Usually, what happens in China stays in China and has no consequences outside of China. This because China is mostly a closed economy and very rarely anything that happens affects anyone else. Except for exporting a little deflation, which is mostly a good thing.

And given that there will probably be a domestic policy response from the Chinese government (as everyone thinks), any implications within China will also probably be limited.

For some strange reason what applies in western economies does not apply to China. The housing bubble in China has been ongoing for many years now, with analysts and economists forecasting a crash, but no crash ever occurred. Even Hong Kong’s real estate market has been an ongoing bubble for the past 20 years or so, but still no crash.

Yet it is terrifying when one looks at just how expensive real estate in China is, and the implications of a possible nonorderly Evergrande default.

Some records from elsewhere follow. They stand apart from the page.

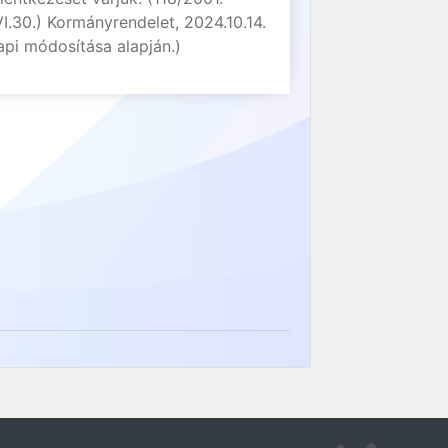
VI.30.) Kormányrendelet, 2024.10.14.
api módosítása alapján.)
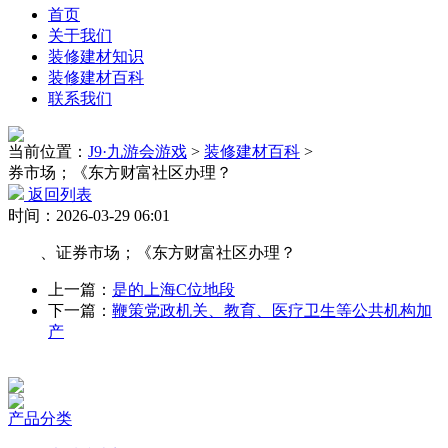
首页
关于我们
装修建材知识
装修建材百科
联系我们
当前位置：
J9·九游会游戏
>
装修建材百科
>
券市场；《东方财富社区办理？
返回列表
时间：2026-03-29 06:01
、证券市场；《东方财富社区办理？
上一篇：
是的上海C位地段
下一篇：
鞭策党政机关、教育、医疗卫生等公共机构加
产
产品分类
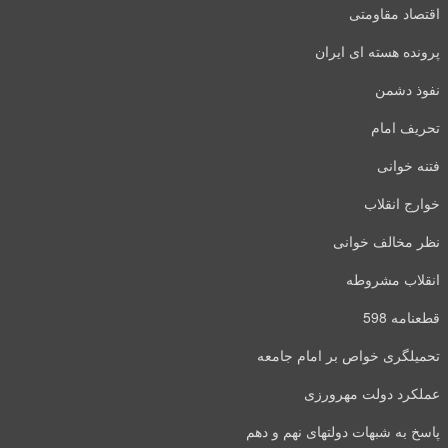
اقتصاد مقاومتی
پرونده هسته ای ایران
نفوذ دشمن
تحریف امام
فتنه خوانی
خوارج انقلاب
نظر مخالف خوانی
انقلاب مشروطه
قطعنامه 598
تحمیلگری خواص بر امام جامعه
عملکرد دولت مهرورزی
پاسخ به شبهات دولتهای نهم و دهم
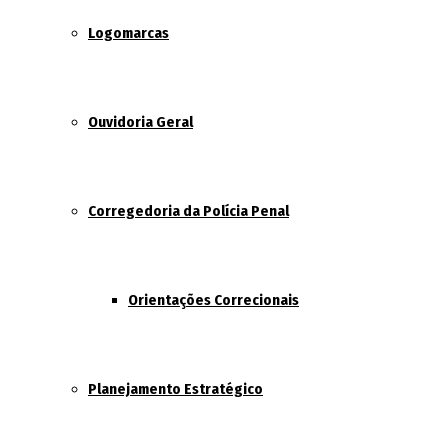
Logomarcas
Ouvidoria Geral
Corregedoria da Polícia Penal
Orientações Correcionais
Planejamento Estratégico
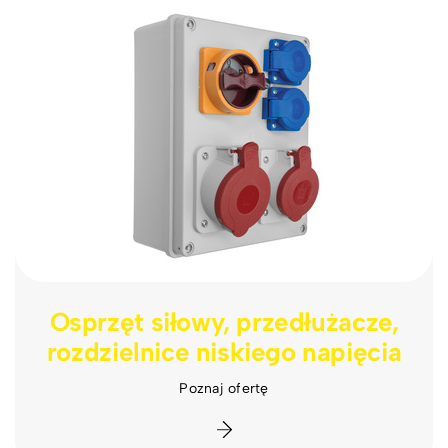
Osprzęt siłowy, przedłużacze,
rozdzielnice niskiego napięcia
Poznaj ofertę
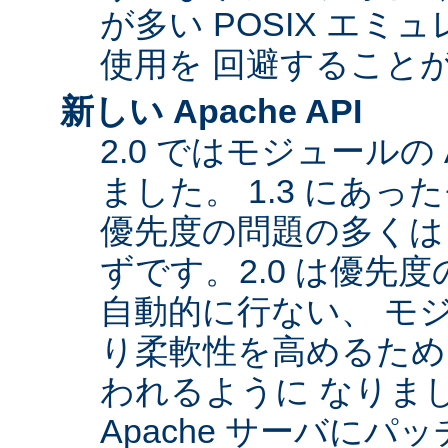
が多い POSIX エ
使用を 回避すること
新しい Apache API
2.0 ではモジュールの
ました。 1.3 にあっ
優先度の問題の多くは
ずです。2.0 は優先
自動的に行ない、 モ
り柔軟性を高めるため
われるように なりま
Apache サーバに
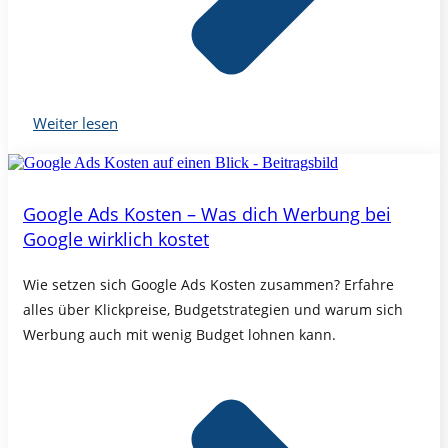
Weiter lesen
Google Ads Kosten – Was dich Werbung bei
Google wirklich kostet
Wie setzen sich Google Ads Kosten zusammen? Erfahre
alles über Klickpreise, Budgetstrategien und warum sich
Werbung auch mit wenig Budget lohnen kann.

The chart below comes from Nordea and depicts housing affordability in China.

The latest data show that the ratio of the median house price to income in Beijing is about 25, about 13 in all of China, and about 21 for Hong Kong. During the US housing bubble in 2008 this ratio was about 7-8.

So, while everyone expects the Chinese government to mediate and somehow solve the problem, one must ask themselves if it is different this time? Especially if government mediation does not happen or, does not happen enough.

The entire construction sector, including commodities like iron, copper, and cement will be impacted. Many products and services that go into construction, like elevators, will also be hit. Consumer behavior will also be impacted as well. And while local banking issues could be managed, and will have no global impact, Chinese consumer behavior will. The consumer in China is simply too big to be ignored, even by many US companies.

So, getting back to the question if an Evergrande default can have global spillover effects, the answer is probably yes, if the unwinding is not orderly. But even with no spillover, the wall of worry of the Chinese housing bubble will continue to be with us.